On Thursday, the social media giants asked the judge to dismiss a claim that the companies knew about various risks to young users and failed to warn them.

TikTok’s attorney, David Mattern, a partner at King & Spalding, argued that the plaintiff’s “failure to warn” claim was simply a repackaging of a product liability claim that Superior Court Judge Carolyn Kuhl had already agreed to strike in an October 2023 ruling.

The services offered on the defendants’ apps, Mattern argued, “offer a unique and tailored experience to every user. There is not one experience that the user anticipates to warn others about.”

Mattern said that meant some users may be directed, via an algorithm, to content of skinny women under the hashtag “thinspiration.” Others may be directed to content of people doing drugs. Having to issue warning labels would, Mattern said, “lead to not one warning, but a litany of warnings.”

He also argued that the claim should be stricken on First Amendment grounds. Under the plaintiffs’ logic, Mattern said, newspapers could be sued because they “didn’t come with a warning label that reading the news could give you anxiety.”

“The First Amendment does not go on leave when it comes to social media companies,” he said.

Adam Davis, a partner at Davis, Bengtson & Young representing the plaintiffs, argued that the tech companies’ algorithms were not only foreseeable, but were intended.

“They risked adverse health efforts to minor users,” Davis said, including addiction and depression. “We are alleging they created this risk … that’s why they have a duty to warn.”

Josh Autry of Morgan & Morgan, another plaintiffs’ lawyer, added: “The defendants simply do not have the right to remain silent about, say, the risk of sexual exploitation, if the defendants created that risk.”

“They want a right that literally no company has. They want to be unique under the law,” Autry said.

The lawsuits, which were first filed in 2022, have already been the subject of a few demurrers and motions to strike, which managed to successful whittle down the mountain of claims.
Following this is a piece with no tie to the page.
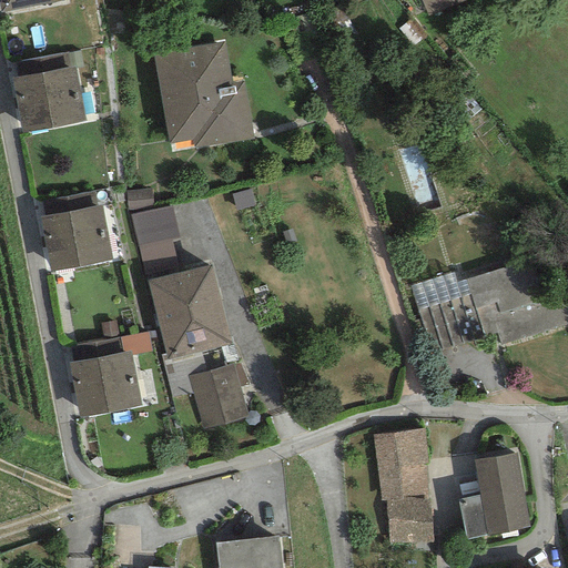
[(0,0),(0,8),(1,12),(63,0),(62,0),(0,0)]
Kuhl has previously ruled that some of the claims are barred under Section 230 of the Communications Decency Act, which gave immunity to platforms for the content created by third-party publishers, effectively shielding social media companies from lawsuits that center around the content created by and posted by users. But Kuhl also ruled that some of the claims, such as that of negligence, were not shielded by Section 230.

In July, Kuhl agreed to strike parts of the master complaint that sought damages from TikTok for its recommendation and promotion of certain “challenges” — for example the blackout challenge and the Benadryl challenge, which, respectively, encourage users to choke themselves to the point of unconsciousness, or to take Benadryl, according to the plaintiffs.
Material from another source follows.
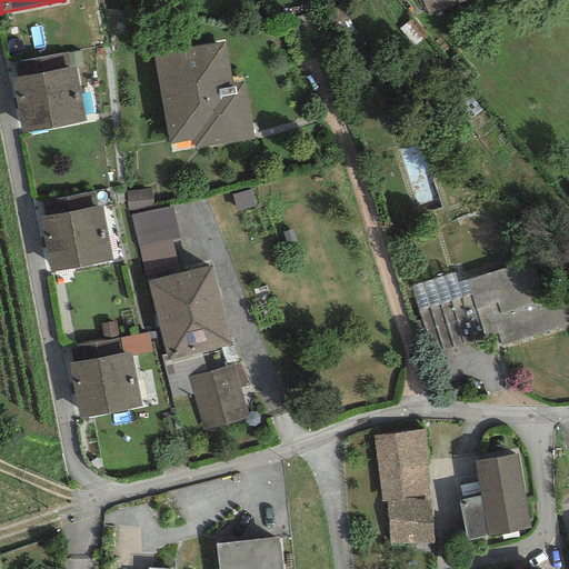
[(420,0),(428,17),(468,0),(420,0)]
The challenges, she found, were a classic case of third-party content, users posting videos with certain hashtags. She also ruled that Section 230 barred claims of negligence based on the defendants’ failure to remove material allegedly depicting child sexual abuse.

But she declined to strike a number of other claims, including those about geolocation features revealing the location of minors, recommending certain adult “friends” to minors, allowing private messages between adults and minors who had met on the platforms, and a failure to implement proper age verification tools.
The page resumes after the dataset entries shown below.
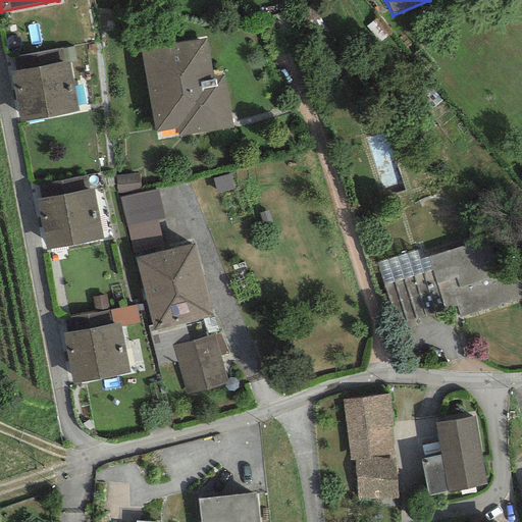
[(205,40),(141,52),(155,132),(176,127),(178,137),(231,126),(222,76),(212,79),(205,40)]
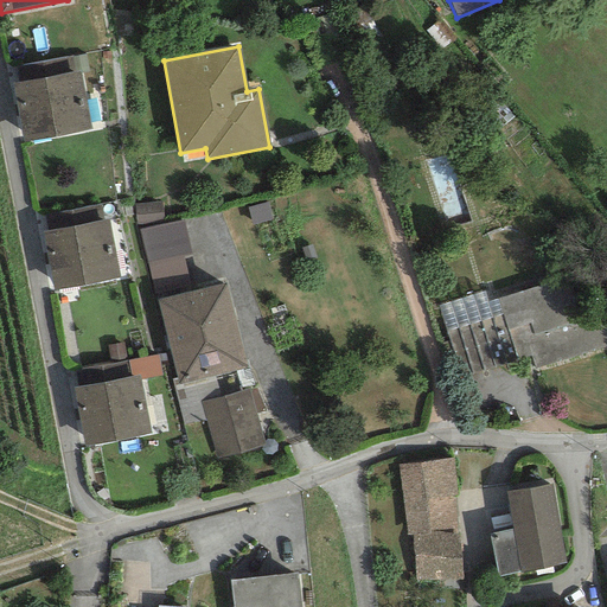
[(23,142),(91,129),(80,71),(75,72),(71,57),(21,66),(24,81),(12,84),(23,142)]
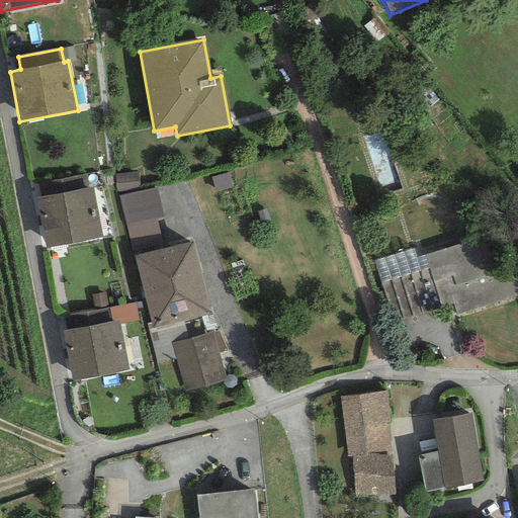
[(138,172),(114,174),(116,193),(140,191),(138,172)]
Those features, or lack thereof, Kuhl reasoned, represented decisions by the app developers, and not third-party content.

The judge took Thursday’s arguments under submission. The court plans to pick a number of plaintiffs to serve as bellwether cases, which will go to trial. If successful, the cases will help determine the value of a global settlement. The sides are currently locked in various disputes over discovery.

The cases were consolidated from multi-district actions and there is a similar multi-district litigation happening in federal court.

And on Tuesday, more than a dozen states sued TikTok for hooking children with what one complaint called “digital nicotine.”

The U.S. surgeon general issued an advisory in 2023 warning of “ample indicators that social media can also pose a risk of harm to the mental health and well-being of children and adolescents.”